After returning from Germany in 1953, Mr. McCloy was named Chairman of the Chase National Bank, and he oversaw its merger with the Bank of Manhattan in 1955. He went on to become President Kennedy’s advisor on disarmament and was Chairman of the General Advisory Committee on Disarmament from 1961 to 1974. President Kennedy’s declaration of “Ich bin ein Berliner” might not have become a reality were it not for Mr. McCloy. The President’s advisors had warned JFK not to travel to the city, where tensions were high in the summer of 1963. President Kennedy changed his mind only after consulting with Mr. McCloy, who admonished him that he should not go to Germany at all if he did not go to Berlin. Mr. McCloy negotiated the U.S.-Soviet Joint Statement of Agreed Principles of arms control and disarmament in 1961, which led to the first earnest arms control agreement. In addition, he drafted the bill that led to the establishment of the U.S. Arms Control and Disarmament Agency. In the wake of President Kennedy’s assassination, he was named a member of the Warren Commission.

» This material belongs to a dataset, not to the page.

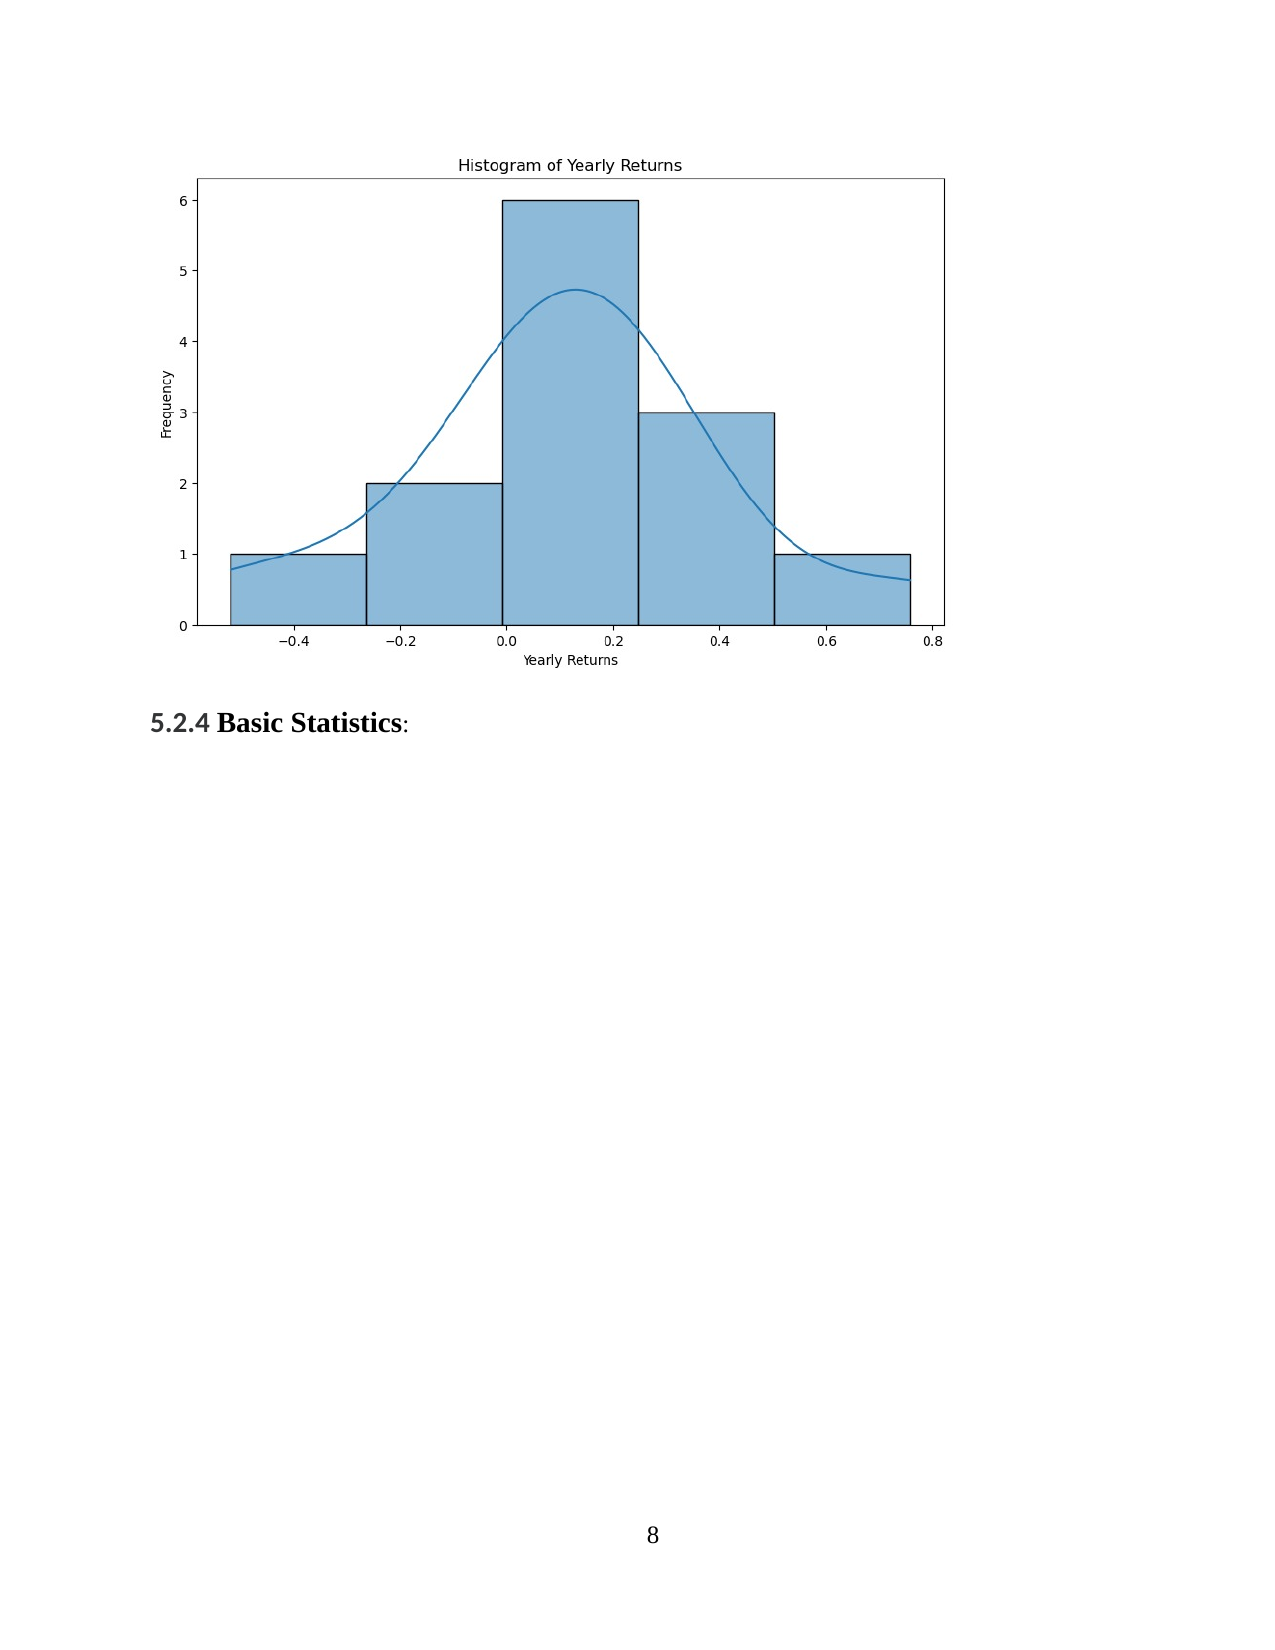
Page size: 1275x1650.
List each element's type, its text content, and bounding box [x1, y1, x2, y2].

picture [150, 150, 953, 676]
text 5.2.4 Basic Statistics: [150, 704, 1125, 740]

Mr. McCloy served in a number of other leadership capacities throughout his life, including Honorary Chairman of the Board of Directors of the Council on Foreign Relations and Chairman of the Ford Foundation, and served on the Boards of various firms, including Mercedes-Benz of North America. Mr. McCloy received a litany of accolades for his work, including the Presidential Medal of Freedom. He also was named a citizen of the city of Berlin, the highest distinction the city can bestow, and an honor which has been awarded only a handful of times in postwar history.
Mr. McCloy’s vision of a Europe united in cooperation has become a reality in many ways today. When Mr. McCloy called on Chancellor Adenauer as he was departing as High Commissioner, the Chancellor asked him for his personal advice on future German policies. Mr. McCloy’s answer was: “Make peace with France; two world wars were enough.” He was instrumental in Germany’s admission into NATO. He also advocated American acceptance of the Schuman Plan, which led to the birth of the European Coal and Steel Community, then the European Economic Community, and eventually the European Union.

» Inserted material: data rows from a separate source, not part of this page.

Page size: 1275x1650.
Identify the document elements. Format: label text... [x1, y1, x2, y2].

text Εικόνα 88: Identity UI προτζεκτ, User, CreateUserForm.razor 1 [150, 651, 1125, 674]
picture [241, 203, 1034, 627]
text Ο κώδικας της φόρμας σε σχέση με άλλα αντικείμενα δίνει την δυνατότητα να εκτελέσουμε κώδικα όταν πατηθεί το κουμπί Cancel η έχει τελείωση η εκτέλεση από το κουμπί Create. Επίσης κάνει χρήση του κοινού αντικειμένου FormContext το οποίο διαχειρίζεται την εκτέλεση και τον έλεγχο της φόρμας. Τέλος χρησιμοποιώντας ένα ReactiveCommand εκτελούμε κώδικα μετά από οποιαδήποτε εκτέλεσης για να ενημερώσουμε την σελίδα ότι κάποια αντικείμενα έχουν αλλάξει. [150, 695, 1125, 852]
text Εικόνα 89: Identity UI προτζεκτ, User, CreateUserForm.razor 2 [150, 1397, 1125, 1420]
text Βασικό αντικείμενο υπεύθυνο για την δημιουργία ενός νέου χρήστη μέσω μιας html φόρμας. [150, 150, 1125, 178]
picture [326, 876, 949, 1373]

In his distinguished career, spanning the private and public sectors, Mr. McCloy served nine U.S. Presidents and remained a strong believer in the value of the German-American relationship, staying active in the American Council on Germany until shortly before his death in 1989. The Council’s programs today are the living legacy of Mr. McCloy, a true architect of the postwar world order whose commitment to transatlantic dialogue was unwavering.